December 14, 2011

Whitehouse Applauds FCC Regulations Regarding Loud Television Advertisements

New Rules are Required by RI Senator’s Legislation Responding to Consumer Complaints

Washington, DC – U.S. Senator Sheldon Whitehouse today applauded the Federal Communications Commission (FCC) for finalizing new rules to crack down on excessively loud television commercials.

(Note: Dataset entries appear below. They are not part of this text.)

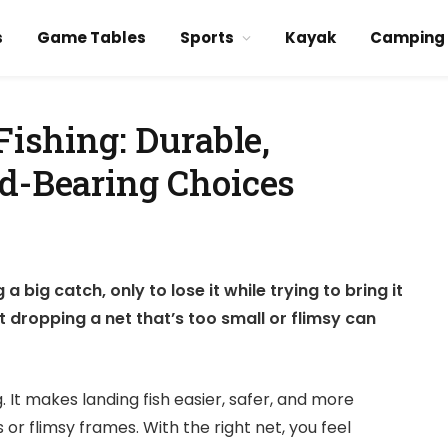
s
Game Tables
Sports
Kayak
Camping
Fishing: Durable,
ad-Bearing Choices
 big catch, only to lose it while trying to bring it
ut dropping a net that’s too small or flimsy can
 It makes landing fish easier, safer, and more
or flimsy frames. With the right net, you feel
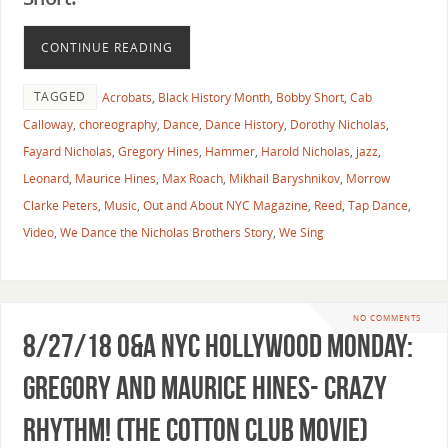
CONTINUE READING
TAGGED
Acrobats
,
Black History Month
,
Bobby Short
,
Cab
Calloway
,
choreography
,
Dance
,
Dance History
,
Dorothy Nicholas
,
Fayard Nicholas
,
Gregory Hines
,
Hammer
,
Harold Nicholas
,
jazz
,
Leonard
,
Maurice Hines
,
Max Roach
,
Mikhail Baryshnikov
,
Morrow
Clarke Peters
,
Music
,
Out and About NYC Magazine
,
Reed
,
Tap Dance
,
Video
,
We Dance the Nicholas Brothers Story
,
We Sing
NO COMMENTS
8/27/18 O&A NYC HOLLYWOOD MONDAY:
Gregory and Maurice Hines- Crazy
Rhythm! (The Cotton Club Movie)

The FCC adopted the rules as a result of Whitehouse’s Commercial Advertisement Loudness Mitigation (CALM) Act, legislation signed into law last year to prevent commercials from being transmitted at a louder volume than the shows that they accompany.

“This little improvement to our daily lives is nothing compared to the big issues our nation faces, but the annoyance of abrasively loud television commercials is something Rhode Islanders often mentioned to me, and I’m glad to have done something about it,” said Whitehouse. “The FCC’s new regulations will soon put an end to this daily annoyance.”

The FCC has received consumer complaints about commercials being louder than television shows since the 1960s. Of twenty-five quarterly reports on consumer complaints released by the FCC since 2002, twenty-one listed loud television commercials as a top complaint, and the FCC has received almost 6,000 complaints or inquiries about loud commercials since 2008. Last year Consumers Union, the nonprofit organization that publishes Consumer Reports, stated in testimony before the House of Representatives that “the CALM Act provides an elegant and common-sense solution to finally ending a forty-five year consumer complaint in the United States.”

Under the new rules, the FCC will require all television stations and multichannel video programming distributors (MVPDs) to ensure that the programming that they broadcast is free of excessively loud commercials. Stations and MVPDs have until December 13, 2012 to comply.